An federal court in Anchorage has decided in Anchorage that U.S. government officials did not violate their duties when they approved an emergency hunt in Kake, which is in Southeast Alaska town of Kake in the beginning of the COVID-19 epidemic.
The ruling, which was announced on today by the judge Sharon Gleason, is the most recent chapter in a lengthy dispute between the Alaskan government Alaska with federal government officials about who is able to regulate subsistence fishing and hunting on public land in Alaska.
Gleason is also in charge of another, unrelated suit from US government against Alaska’s state Alaska in relation to the control of Kuskokwim River subsistence salmon fishing and the recently released verdict may shed some more light on the way Gleason decides to interpret the case.
In the decision of Friday, Gleason concluded that the Federal Subsistence Board, FSB was entitled to allow an emergency hunt for moose and deer close to Kake after the COVID-19 outbreak disrupted food production.
It was a successful hunt that was successful in delivered deer and moose’s meat for 135 families in Kake it was authorized under an article of Alaska National Interest Lands Conservation Act, ANILCA, that obliges Federal land management agencies to give priority to subsistence hunting and fishing for rural residents.
The Alaska Constitution prohibits the treatment of urban and rural subsistence hunters differently. As a result, that’s why the Alaska Department of Fish and Game brought suit in 2020.
Gleason had previously refused her decision to make an official order to stop similar hunts in the future, and in 2021 she declared that the issue was not relevant since the hunt was been completed.
However, the state made an appeal before the 9th U.S. Circuit Court of Appeals, in which it ruled Gleason must consider the merits of the case since an emergency hunt could be repeated.
This left Gleason to consider further arguments that led to the decision on Friday.
The core of the problem, Gleason said, was the state’s argument that there was nothing in ANILCA allowed to the subsistence authority of federal government power to allow hunting in the event that the state had already closed the hunt.

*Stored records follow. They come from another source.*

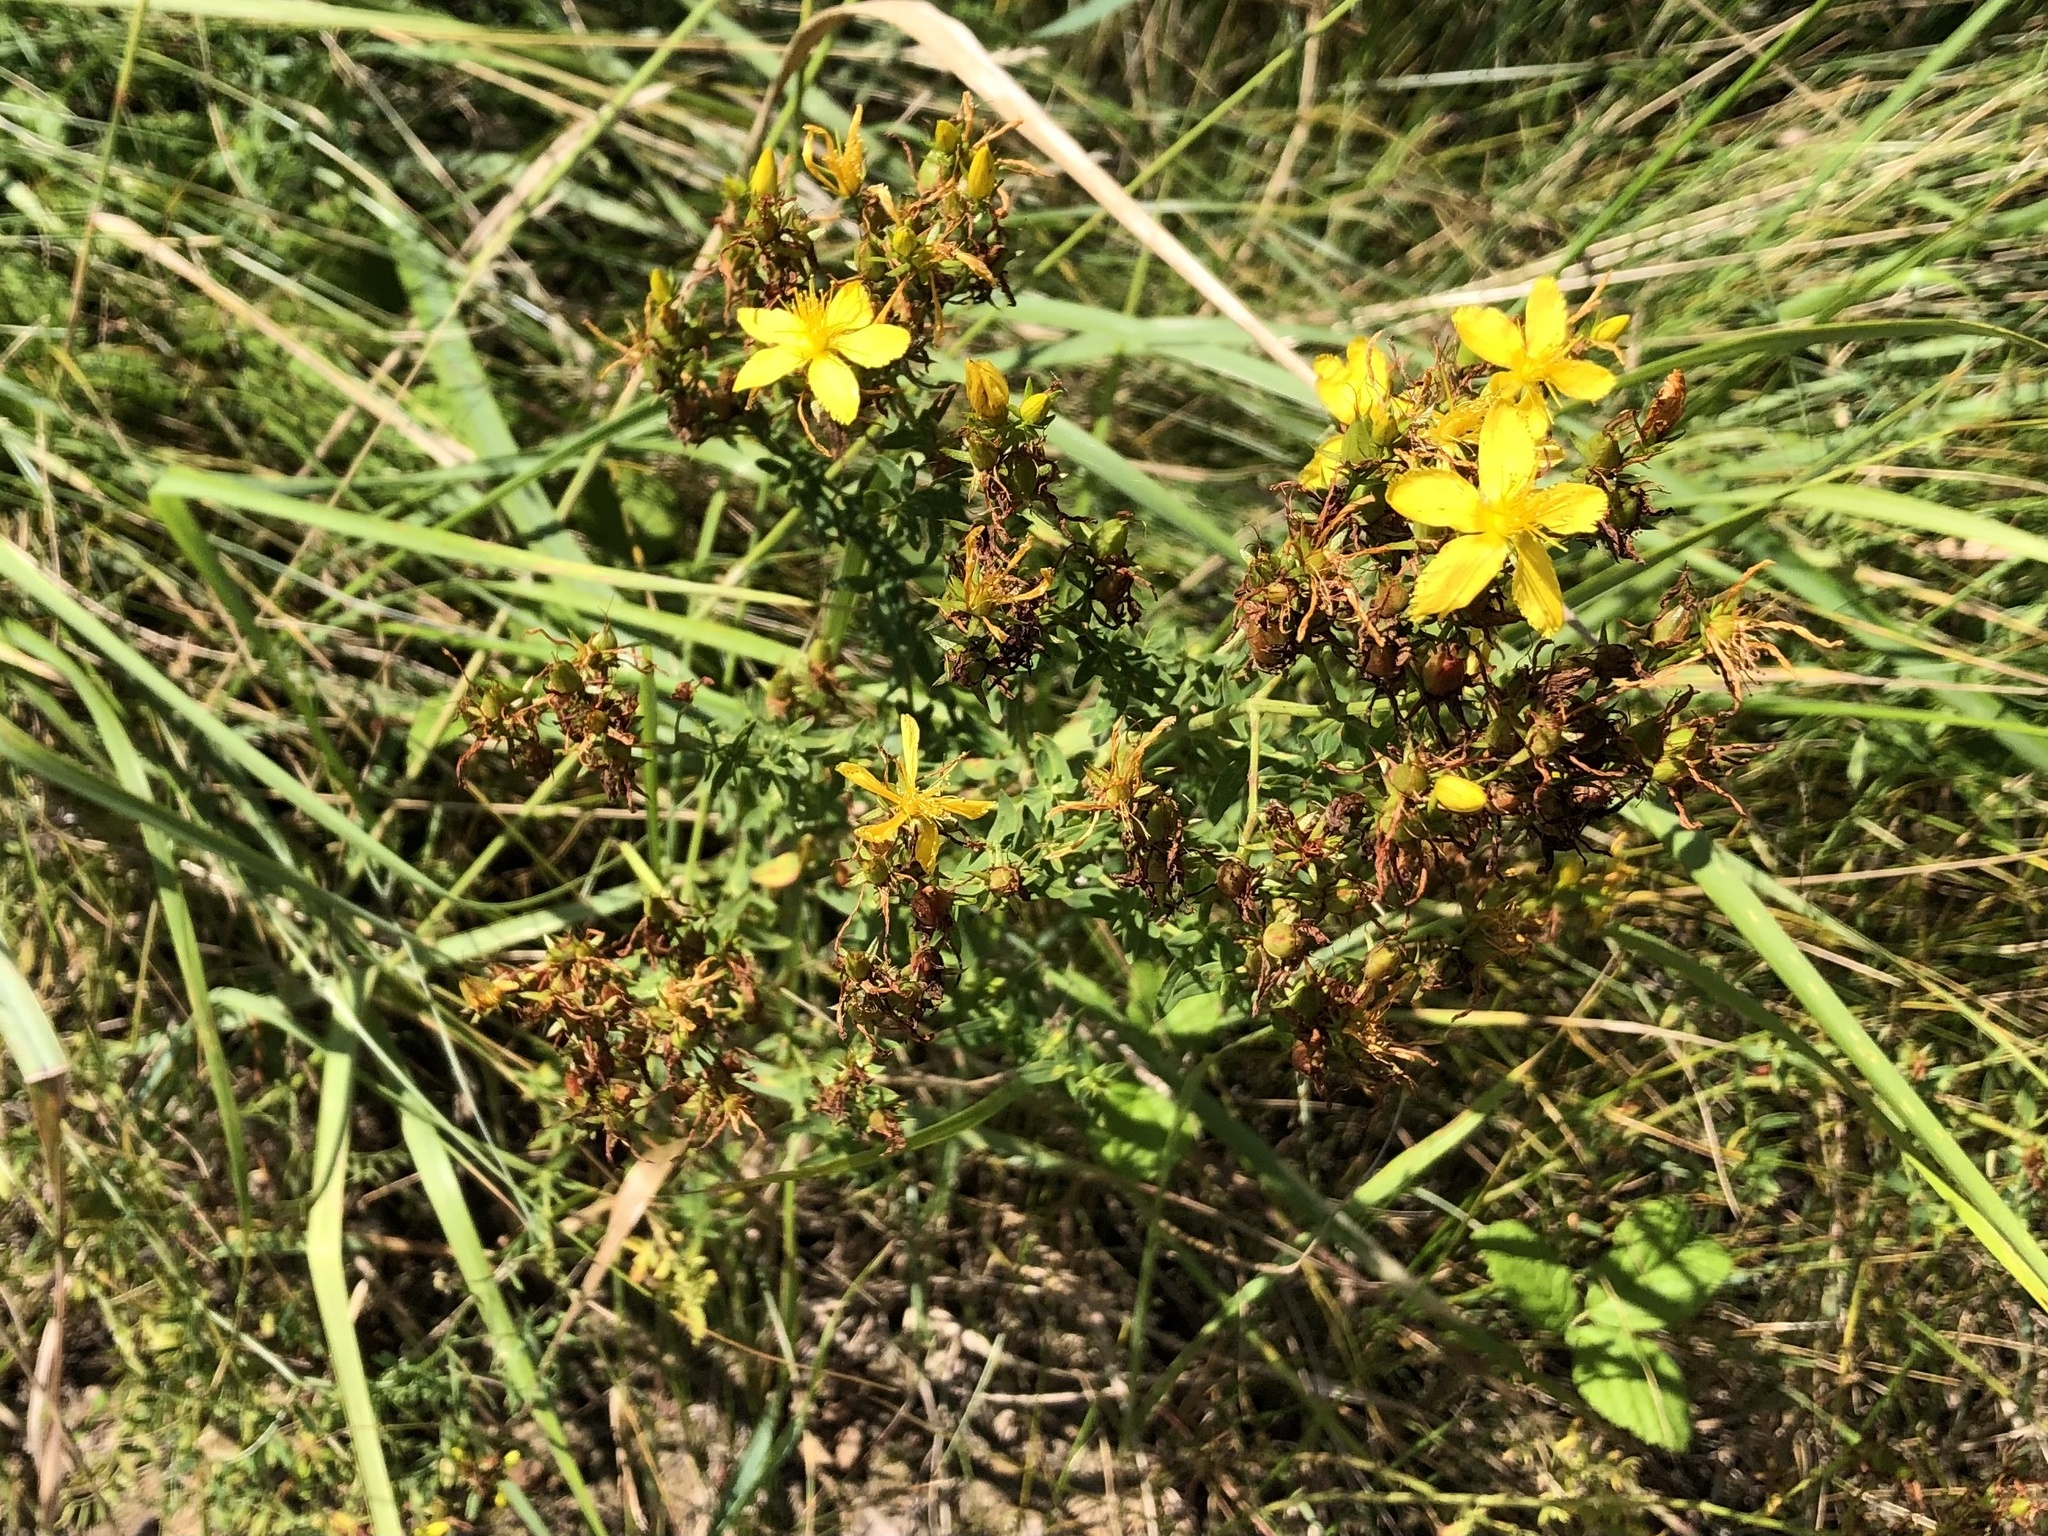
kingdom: Plantae
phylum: Tracheophyta
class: Magnoliopsida
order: Malpighiales
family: Hypericaceae
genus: Hypericum
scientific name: Hypericum perforatum
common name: Common st. johnswort
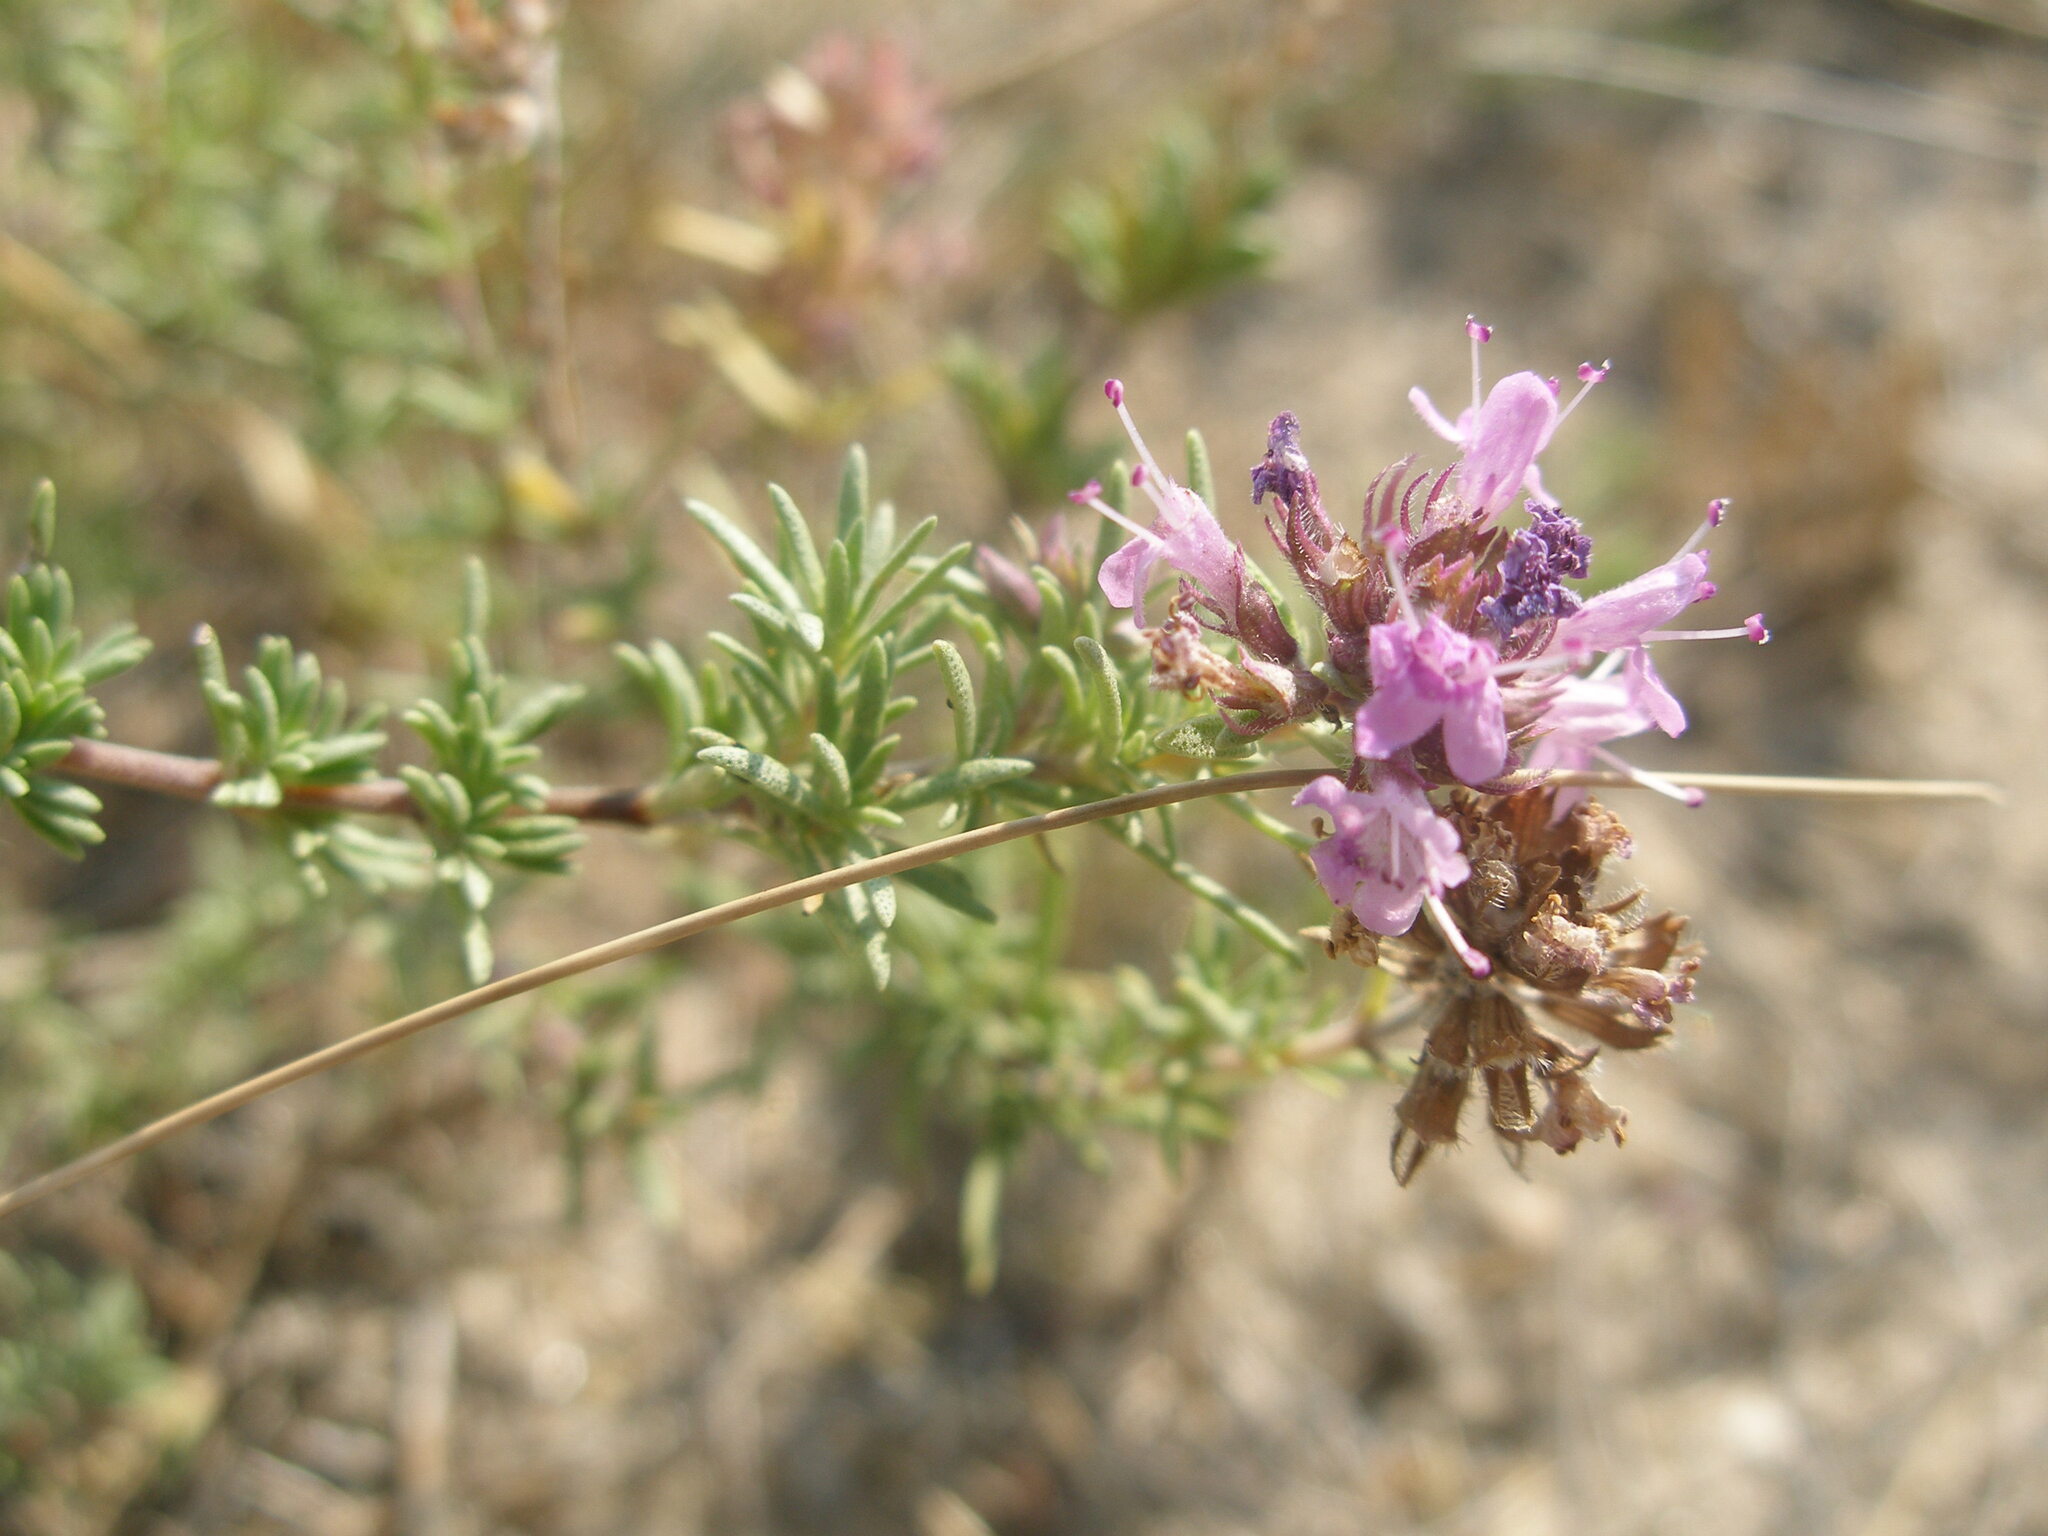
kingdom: Plantae
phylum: Tracheophyta
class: Magnoliopsida
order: Lamiales
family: Lamiaceae
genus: Thymus
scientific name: Thymus pallasianus
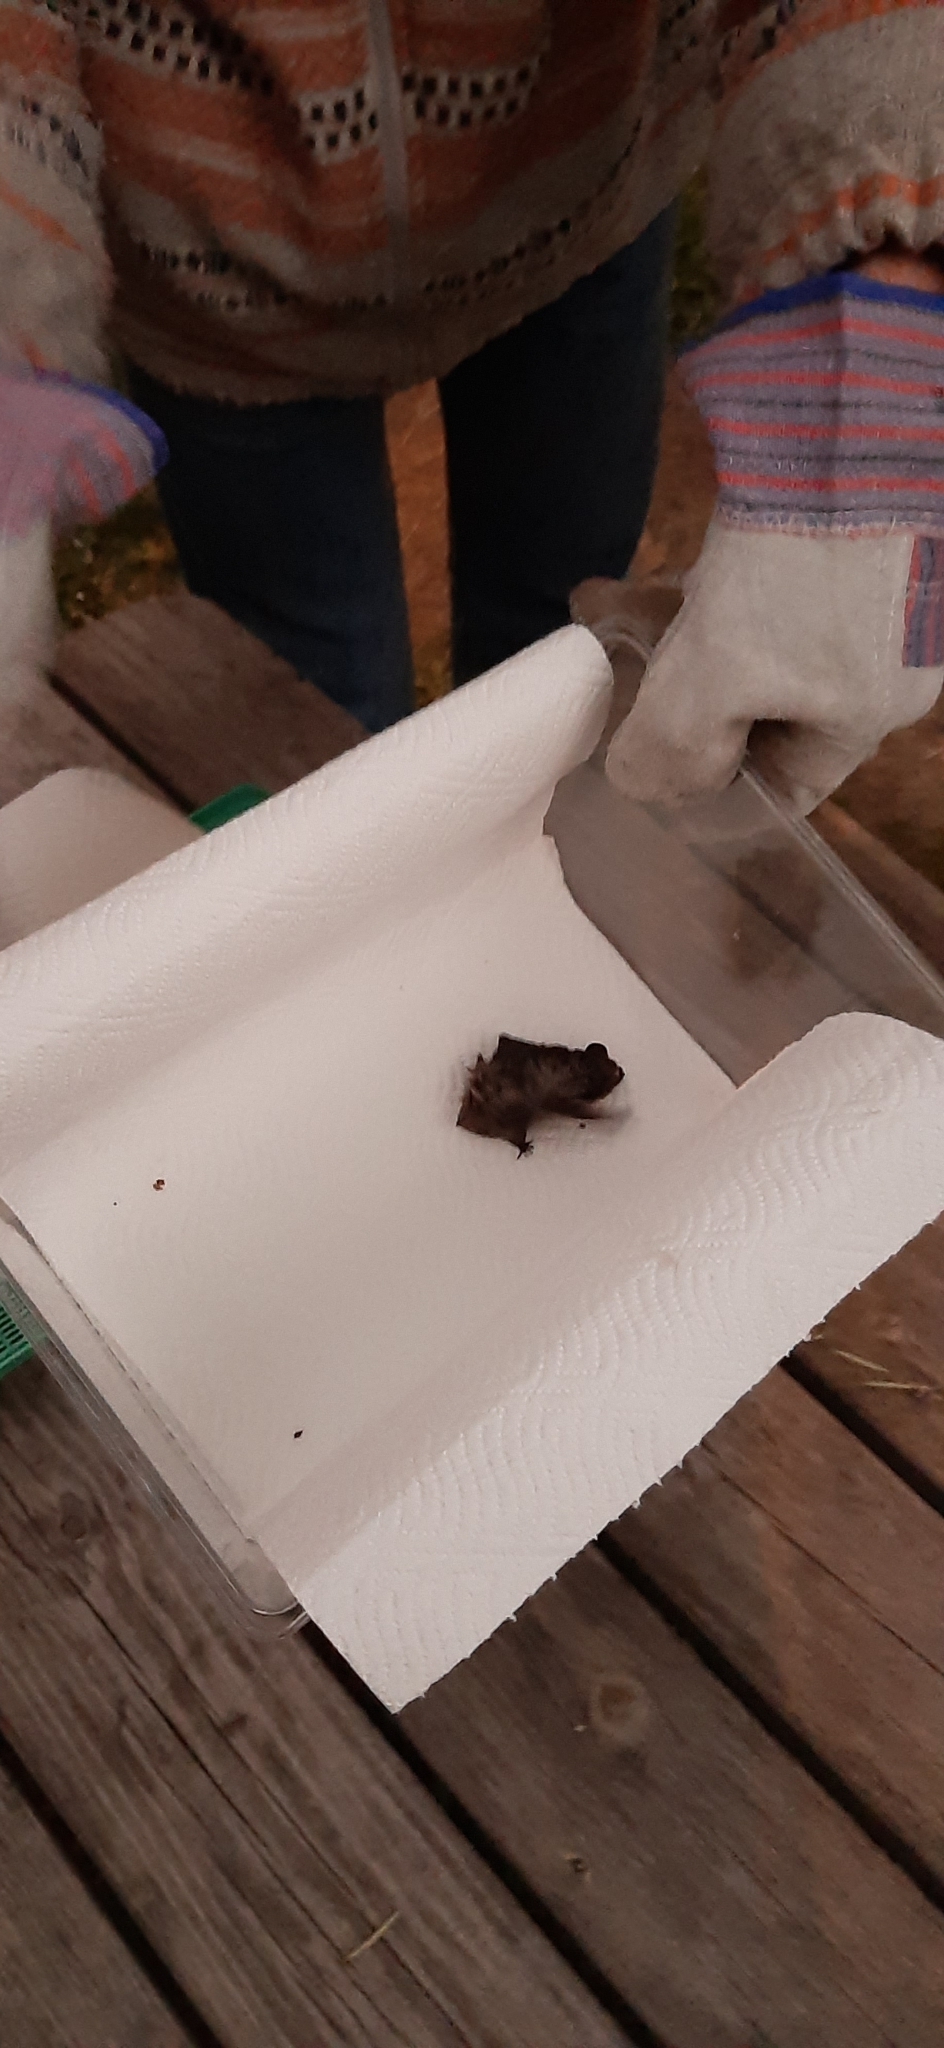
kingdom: Animalia
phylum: Chordata
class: Mammalia
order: Chiroptera
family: Vespertilionidae
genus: Vespertilio
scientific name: Vespertilio murinus
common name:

“The state claims that it cannot effectively manage the wildlife population when the federal government goes over the amount Congress has authorized and keeps allowing open season after season,” Gleason wrote.
However, Gleason pointed out that a federal law that has been in effect for more than 30 years permits the subsistence board to “‘immediately open or shut down public lands to permit the taking of wildlife and fish for subsistence use in the event of an emergency.”
The regulation is in place, Gleason said, because Congress specifically permitted to the Secretaries of Interior and Agriculture to create regulations to enforce the provisions of ANILCA that cover fishing and hunting.
“The Court concludes that the FSB was not in violation of its authority as a statutory agency in Title VIII of ANILCA when it announced the emergency hunt in Kake’s Organized village of Kake in the early stages of COVID-19’s pandemic, for security reasons for the public, when it delegated authority to allow emergencies hunts for local land management officials of the federal government and then delegated to the OVK the authority to select who would take part in the hunt to its benefit to the entire community of Kake and the manner in which the meat would be distributed” she wrote.
The Alaska Department of Law, representing the Department of Fish and Game is still deciding whether to appeal Gleason’s decision.
“We’re unhappy with the decision of Judge Gleason. We’ll continue to study and consider our alternatives,” said Patty Sullivan as an attorney, who serves as the representative for the organization.